Au cours de cette première année de législature, la réforme de l'assurance chômage a introduit un changement de taille : un mécanisme de modulation de l'indemnisation des chômeurs, en fonction de la conjoncture économique.
La loi durcit également les conditions d'indemnisation. Elle ne donne plus droit au chômage en cas d'abandon de poste et supprime les allocations pour les salariés en fin de contrat à durée déterminée qui refuseraient un CDI deux fois sur une période d'un an.
Ce texte a suscité de nombreuses critiques à la gauche de l'hémicycle, les groupes de la Nupes dénonçant un affaiblissement des droits des salariés au détriment des plus fragiles. En réponse, la majorité présidentielle - appuyée par Les Républicains - a souligné les difficultés de recrutement rencontrées par certains secteurs et réaffirmé l'objectif d'atteindre le plein-emploi.

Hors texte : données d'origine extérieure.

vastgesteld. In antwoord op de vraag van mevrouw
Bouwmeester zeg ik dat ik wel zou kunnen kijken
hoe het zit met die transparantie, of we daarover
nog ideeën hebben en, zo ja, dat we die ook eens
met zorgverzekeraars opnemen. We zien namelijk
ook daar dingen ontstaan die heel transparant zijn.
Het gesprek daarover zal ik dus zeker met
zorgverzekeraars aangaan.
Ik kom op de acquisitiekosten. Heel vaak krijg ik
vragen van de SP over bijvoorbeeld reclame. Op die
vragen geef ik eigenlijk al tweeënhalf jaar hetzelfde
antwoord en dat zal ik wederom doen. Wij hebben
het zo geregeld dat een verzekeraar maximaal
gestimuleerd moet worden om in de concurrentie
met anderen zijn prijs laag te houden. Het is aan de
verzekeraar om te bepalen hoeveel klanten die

Sans surprise, la réforme des retraites a été le catalyseur des antagonismes dans l'hémicycle. Le véhicule législatif choisi par le gouvernement a constitué la première pomme de discorde, les oppositions déplorant notamment de disposer d'un temps limité pour débattre du projet de loi de financement rectificative de la Sécurité sociale portant la réforme.
Durant l'examen du texte à l'Assemblée, les députés n'ont pas eu le temps de débattre et de voter sur l'article prévoyant de faire passer l'âge légal de départ en retraite de 62 à 64 ans. Les différents groupes se sont cependant largement exprimés sur le sujet au cours des débats. Et en réponse aux critiques sur le véhicule législatif, la majorité présidentielle, ainsi que le Rassemblement national et une partie des Républicains, ont reproché à la Nupes en général et à La France insoumise en particulier de mener une stratégie d'obstruction ne permettant pas d'examiner le texte dans son ensemble.
Les Républicains, dont le soutien à la réforme était initialement attendu par le gouvernement se sont, par ailleurs, divisés au point de conduire Élisabeth Borne à recourir au 49.3. Le 16 février, après 175 heures de débats au Parlement, la Première ministre a engagé la responsabilité du gouvernement. Les oppositions ont riposté en déposant deux motions de censure, la motion "transpartisane" portée par le groupe Liot échouant à faire tomber le gouvernement à seulement 9 voix près.
Après la validation de l'essentiel de la réforme par le Conseil constitutionnel, la bataille des retraites s'est poursuivie jusqu'à l'examen de la proposition de loi du groupe Liot, qui visait à abroger la retraite à 64 ans. Après l'échec du texte, une nouvelle motion de censure déposée par la Nupes a, cette fois, été largement rejetée.
Outre les projets de loi du gouvernement, l'Assemblée nationale a définitivement adopté plusieurs propositions de loi, souvent à l'initiative des groupes de la majorité, parfois d'origine transpartisane.
Parmi les propositions de loi présentées par la majorité, le texte visant notamment à lutter contre les squats, porté par Guillaume Kasbarian (Renaissance), a été définitivement adopté le 14 juin. Alors que la France fait face à une pénurie de soignants, la proposition de loi destinée à améliorer l'accès aux soins, dont Stéphanie Rist (Renaissance) a été la rapporteure, a aussi été votée définitivement.
Parmi les textes transpartisans figurent la proposition de loi créant une aide universelle d'urgence pour les victimes de violences conjugales, initiée par la sénatrice Valérie Létard (Union centriste), ou encore la loi visant à lutter contre les dérives des influenceurs sur les réseaux sociaux, portée par Arthur Delaporte (Socialistes) et Stéphane Vojetta (apparenté Renaissance).